New Construction in Town Historic Districts Should Comply with Preservation Standards
To the Editor:
Princeton has a unique sense of place, and amidst the current wave of new housing and commercial development, let’s ensure that new buildings in historic districts meet the goal in the 2014 Historic Preservation Ordinance to “preserve, enhance, and safeguard the heritage of Princeton by preserving the resources in the community that reflect elements of its historic significance.”
The HP Ordinance specifies maintaining and developing “harmonious settings within historic sites and historic preservation districts,” and managing change in them by “encouraging sensitive alteration and/or new construction.” An addition to a historic structure must be “visually compatible with the structures and places within the district to which it is visually related, and act as a backdrop to and not visually intrude upon such structures and places.” Height, size, mass, roof shape, windows, etc., “shall be visually compatible with structures and places within the district to which they are visually related.”
The application currently at the Historic Preservation Commission for a four-story, 15-unit addition, including three affordable units, on the ca. 1760 Joseph Hornor House at 344 Nassau Street does not meet the preservation criteria in its scale and design. The 1986 Jugtown Historic District Nomination describes the Hornor House as “the single most pivotal and important building at the Jugtown Crossroads.” Construction of the addition as proposed would ignore historic preservation guidelines, impair the significance of the building and the Jugtown Historic District, and set a negative precedent for new construction in Princeton historic districts.
The Historic Preservation Commission should reject the design as proposed and recommend a resubmission that complies fully with Historic Preservation Ordinance standards by reducing the addition in scale to three stories with a maximum of 35 feet high, and designing it with visually compatible façades. A three-story addition could still have 15 units with three affordable. The third floor units would not have bedrooms on the fourth floor as in the current four-story plan, and being smaller they would be more affordable. For safety at the crowded intersection, the addition should also be appropriately set back from North Harrison Street.

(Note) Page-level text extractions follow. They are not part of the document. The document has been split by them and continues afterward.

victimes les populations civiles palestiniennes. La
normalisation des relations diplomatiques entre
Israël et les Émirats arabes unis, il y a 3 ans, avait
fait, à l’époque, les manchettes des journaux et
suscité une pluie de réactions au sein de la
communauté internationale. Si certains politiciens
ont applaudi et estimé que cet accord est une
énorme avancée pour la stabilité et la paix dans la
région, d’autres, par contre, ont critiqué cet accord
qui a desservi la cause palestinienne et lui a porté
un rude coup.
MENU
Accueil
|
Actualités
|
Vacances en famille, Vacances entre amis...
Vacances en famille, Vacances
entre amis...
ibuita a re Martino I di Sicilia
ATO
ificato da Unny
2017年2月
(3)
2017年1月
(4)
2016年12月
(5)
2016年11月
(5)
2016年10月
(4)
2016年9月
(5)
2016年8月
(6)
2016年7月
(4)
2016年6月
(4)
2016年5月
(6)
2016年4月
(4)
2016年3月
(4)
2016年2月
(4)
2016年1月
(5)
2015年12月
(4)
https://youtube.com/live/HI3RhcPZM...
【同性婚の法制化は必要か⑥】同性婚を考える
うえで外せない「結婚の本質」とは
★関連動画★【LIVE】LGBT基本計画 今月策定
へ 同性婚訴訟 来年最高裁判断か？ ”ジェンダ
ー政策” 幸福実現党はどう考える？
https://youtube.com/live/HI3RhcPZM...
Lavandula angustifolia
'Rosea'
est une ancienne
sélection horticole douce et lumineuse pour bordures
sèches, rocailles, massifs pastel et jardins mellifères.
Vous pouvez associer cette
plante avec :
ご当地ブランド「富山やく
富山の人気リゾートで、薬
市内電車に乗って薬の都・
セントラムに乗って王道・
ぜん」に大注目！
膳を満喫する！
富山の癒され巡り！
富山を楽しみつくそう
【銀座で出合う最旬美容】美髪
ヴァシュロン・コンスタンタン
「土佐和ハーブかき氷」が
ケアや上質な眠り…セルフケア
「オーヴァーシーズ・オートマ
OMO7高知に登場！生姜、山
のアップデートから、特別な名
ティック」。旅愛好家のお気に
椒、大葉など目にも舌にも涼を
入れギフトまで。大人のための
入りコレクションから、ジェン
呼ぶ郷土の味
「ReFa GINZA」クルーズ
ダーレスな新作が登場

The addition as currently proposed results from the Affordable Housing Overlay Ordinance, passed in 2020 during the pandemic, that did not take into consideration the Jugtown Historic District and the Historic Preservation Ordinance. Neighbors and residents did not receive notice of the overlay, and therefore could not raise the preservation issues, but are working to have the overlay adjusted in the upcoming 2025 round of affordable housing to recognize the Jugtown Historic District and comply with preservation standards.
The Historic Preservation Commission will hear the current proposal for 344 Nassau Street at its in-person meeting on April 15 at 4 p.m. at Town Hall. If you believe that new construction in Princeton historic districts should comply with existing preservation standards, attend the meeting and make your voice heard. Now is the time to get new construction right in our historic districts to preserve Princeton’s unique heritage.